As a probate paralegal, I often assist personal representatives, trustees and family members in collecting information about their loved one’s assets. Life insurance proceeds can be a blessing to the family to pay for expenses and in relieving the financial burden after a death. However, while the client may think they remember the deceased person having life insurance, they may not be able to locate any existing policies or have access to related documents. In addition, the life insurance company may have changed names or merged, many times more than once, since the policy was issued. If the policy was paid up, no correspondence may have been sent to the insured for literally decades. A non-family member or professional fiduciary may not have any information about insurance at all.

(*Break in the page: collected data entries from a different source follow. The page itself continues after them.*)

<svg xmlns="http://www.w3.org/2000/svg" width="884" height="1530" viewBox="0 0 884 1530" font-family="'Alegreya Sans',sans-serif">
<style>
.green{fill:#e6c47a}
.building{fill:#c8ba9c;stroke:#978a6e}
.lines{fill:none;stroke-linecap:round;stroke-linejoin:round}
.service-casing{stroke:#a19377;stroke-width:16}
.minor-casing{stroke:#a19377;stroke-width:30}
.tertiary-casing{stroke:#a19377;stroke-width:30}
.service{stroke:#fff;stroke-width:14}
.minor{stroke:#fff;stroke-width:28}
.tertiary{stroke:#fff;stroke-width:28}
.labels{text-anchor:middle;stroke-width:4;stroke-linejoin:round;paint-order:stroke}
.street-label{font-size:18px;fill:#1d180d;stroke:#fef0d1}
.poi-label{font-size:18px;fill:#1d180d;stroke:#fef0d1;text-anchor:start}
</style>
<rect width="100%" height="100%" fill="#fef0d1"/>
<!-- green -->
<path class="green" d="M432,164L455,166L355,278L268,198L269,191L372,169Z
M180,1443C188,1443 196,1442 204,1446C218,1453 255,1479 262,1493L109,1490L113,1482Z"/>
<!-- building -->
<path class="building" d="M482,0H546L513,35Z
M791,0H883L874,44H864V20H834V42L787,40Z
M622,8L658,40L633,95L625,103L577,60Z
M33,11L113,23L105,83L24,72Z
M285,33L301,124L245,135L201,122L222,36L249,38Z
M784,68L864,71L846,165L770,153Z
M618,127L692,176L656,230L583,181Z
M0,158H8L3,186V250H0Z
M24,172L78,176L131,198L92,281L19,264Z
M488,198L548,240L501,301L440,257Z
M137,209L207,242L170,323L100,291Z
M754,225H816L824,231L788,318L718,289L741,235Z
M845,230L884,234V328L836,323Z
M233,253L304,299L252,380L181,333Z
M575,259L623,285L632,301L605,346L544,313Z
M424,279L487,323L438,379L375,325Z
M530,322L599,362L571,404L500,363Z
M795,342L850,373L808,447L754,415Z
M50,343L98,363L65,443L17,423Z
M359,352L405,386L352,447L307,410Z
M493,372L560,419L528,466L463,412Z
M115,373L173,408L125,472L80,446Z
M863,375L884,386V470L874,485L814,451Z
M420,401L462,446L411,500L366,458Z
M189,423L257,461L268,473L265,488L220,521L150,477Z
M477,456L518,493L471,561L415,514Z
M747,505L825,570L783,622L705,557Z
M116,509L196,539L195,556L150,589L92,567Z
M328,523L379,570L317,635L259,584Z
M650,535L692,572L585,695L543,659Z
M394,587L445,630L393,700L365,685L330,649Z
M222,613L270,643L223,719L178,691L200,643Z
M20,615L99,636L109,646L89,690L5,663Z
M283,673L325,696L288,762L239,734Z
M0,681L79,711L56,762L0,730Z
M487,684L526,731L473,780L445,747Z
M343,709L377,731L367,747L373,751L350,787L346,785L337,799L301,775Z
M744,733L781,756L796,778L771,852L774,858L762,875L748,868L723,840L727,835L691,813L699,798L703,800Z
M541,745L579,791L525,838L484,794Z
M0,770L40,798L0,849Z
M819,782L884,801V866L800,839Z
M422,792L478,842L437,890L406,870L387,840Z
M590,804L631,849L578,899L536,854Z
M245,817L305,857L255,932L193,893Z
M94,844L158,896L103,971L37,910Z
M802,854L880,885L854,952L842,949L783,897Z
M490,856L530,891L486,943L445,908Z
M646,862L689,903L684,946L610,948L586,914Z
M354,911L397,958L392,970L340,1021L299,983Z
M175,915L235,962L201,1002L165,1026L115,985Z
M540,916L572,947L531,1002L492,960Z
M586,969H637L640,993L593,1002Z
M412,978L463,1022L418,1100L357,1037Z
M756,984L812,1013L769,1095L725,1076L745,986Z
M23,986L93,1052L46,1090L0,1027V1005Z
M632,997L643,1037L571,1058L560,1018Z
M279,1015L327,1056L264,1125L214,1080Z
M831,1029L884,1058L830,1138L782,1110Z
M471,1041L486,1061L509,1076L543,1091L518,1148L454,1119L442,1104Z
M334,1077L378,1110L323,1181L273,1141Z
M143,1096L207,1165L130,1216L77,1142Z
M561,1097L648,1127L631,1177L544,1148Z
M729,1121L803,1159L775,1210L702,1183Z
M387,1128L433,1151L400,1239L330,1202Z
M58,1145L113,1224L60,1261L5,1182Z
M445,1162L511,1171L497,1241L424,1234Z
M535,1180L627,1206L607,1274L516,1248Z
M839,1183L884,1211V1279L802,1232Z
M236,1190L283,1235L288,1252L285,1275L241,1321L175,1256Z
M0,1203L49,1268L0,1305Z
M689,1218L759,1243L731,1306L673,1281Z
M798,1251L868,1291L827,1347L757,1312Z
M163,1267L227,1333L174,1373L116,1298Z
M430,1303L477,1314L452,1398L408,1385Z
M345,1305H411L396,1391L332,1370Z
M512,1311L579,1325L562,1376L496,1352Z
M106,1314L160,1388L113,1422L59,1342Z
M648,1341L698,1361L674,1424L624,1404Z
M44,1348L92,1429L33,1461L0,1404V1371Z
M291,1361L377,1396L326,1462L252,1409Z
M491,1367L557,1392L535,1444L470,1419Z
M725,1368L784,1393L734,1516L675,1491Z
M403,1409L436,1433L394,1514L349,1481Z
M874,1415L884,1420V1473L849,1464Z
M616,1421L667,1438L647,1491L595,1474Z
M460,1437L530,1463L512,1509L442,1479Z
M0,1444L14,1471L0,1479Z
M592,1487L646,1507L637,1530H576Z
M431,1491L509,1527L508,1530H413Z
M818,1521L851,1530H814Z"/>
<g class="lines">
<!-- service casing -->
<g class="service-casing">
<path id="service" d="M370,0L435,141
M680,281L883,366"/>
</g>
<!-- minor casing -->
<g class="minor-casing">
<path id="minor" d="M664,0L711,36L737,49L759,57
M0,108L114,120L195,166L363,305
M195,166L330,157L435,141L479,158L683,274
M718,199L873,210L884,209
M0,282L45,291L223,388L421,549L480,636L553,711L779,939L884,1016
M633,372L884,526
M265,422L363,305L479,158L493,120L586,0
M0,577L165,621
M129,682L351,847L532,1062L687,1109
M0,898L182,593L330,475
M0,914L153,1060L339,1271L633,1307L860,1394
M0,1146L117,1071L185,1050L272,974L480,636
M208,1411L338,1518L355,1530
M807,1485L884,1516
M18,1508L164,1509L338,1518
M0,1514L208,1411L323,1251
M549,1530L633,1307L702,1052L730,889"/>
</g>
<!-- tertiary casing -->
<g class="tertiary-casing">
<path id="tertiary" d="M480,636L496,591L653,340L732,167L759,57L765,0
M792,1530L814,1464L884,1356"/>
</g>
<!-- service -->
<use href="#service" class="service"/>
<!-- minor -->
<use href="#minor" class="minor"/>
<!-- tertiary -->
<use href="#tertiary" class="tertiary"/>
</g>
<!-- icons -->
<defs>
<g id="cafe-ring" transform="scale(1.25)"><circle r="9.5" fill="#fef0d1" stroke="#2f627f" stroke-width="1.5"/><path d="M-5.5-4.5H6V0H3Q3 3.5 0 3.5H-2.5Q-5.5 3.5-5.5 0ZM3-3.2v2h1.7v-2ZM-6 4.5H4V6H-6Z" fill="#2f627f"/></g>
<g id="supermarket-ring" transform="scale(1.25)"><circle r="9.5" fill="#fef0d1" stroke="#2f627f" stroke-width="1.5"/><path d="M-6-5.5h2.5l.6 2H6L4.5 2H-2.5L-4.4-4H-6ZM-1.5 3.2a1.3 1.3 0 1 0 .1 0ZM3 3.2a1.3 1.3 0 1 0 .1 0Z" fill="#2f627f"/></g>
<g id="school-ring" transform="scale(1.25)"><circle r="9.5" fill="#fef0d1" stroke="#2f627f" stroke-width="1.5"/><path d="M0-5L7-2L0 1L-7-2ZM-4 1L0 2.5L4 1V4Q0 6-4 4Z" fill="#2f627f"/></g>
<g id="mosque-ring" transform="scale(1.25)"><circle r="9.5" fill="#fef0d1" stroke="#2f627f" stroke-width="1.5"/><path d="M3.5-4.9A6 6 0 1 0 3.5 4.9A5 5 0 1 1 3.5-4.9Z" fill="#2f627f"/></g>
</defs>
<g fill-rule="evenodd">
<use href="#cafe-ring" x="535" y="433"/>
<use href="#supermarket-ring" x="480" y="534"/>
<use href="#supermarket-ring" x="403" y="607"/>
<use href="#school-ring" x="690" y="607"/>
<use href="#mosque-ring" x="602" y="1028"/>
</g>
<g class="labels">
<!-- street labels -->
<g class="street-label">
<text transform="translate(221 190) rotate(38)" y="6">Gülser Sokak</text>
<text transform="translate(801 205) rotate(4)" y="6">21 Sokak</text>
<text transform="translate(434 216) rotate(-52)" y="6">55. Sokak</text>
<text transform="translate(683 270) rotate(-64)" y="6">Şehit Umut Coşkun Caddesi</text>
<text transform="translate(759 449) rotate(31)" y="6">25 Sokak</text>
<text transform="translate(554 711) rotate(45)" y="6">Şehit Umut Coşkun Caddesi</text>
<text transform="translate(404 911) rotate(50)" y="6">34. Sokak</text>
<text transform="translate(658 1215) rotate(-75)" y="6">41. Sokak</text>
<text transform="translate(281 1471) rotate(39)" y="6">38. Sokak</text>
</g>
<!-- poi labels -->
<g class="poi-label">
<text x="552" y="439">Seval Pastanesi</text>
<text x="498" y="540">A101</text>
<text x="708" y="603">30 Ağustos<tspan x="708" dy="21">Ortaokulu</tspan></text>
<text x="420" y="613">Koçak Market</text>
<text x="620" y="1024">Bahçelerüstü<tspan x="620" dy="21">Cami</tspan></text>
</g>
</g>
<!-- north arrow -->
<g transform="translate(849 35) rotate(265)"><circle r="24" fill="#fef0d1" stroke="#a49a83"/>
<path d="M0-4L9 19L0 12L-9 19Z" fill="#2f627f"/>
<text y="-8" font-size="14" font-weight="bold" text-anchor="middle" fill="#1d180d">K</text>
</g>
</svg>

In 2016, the National Association of Insurance Commissioners (NAIC) created the Life Insurance Policy Locator to help address the growing problem of millions of dollars in unclaimed life insurance proceeds. The Life Insurance Policy Locator along with Frequently Asked Questions can be found here: https://eapps.naic.org/life-policy-locator/#/welcome

The client should continue to review the deceased’s important papers, research bank accounts for evidence of premium payments, and search online to find successor companies for old policies. But when specific information cannot be located, this resource could potentially find those lost benefits for the family. The requestor should need to be a person authorized to received information (note that the Attorney or Legal Representative for the Deceased is an option on the NAIC request) and will need to provide pertinent details about the deceased. According to the Colorado Department of Regulatory Agencies, more than $92.5 million in life insurance proceeds was matched with beneficiaries in just the first year of the locator.

I have not yet used the Life Insurance Policy Locator, but I am thankful to have a resource to provide to those clients where that illusive policy just cannot be located.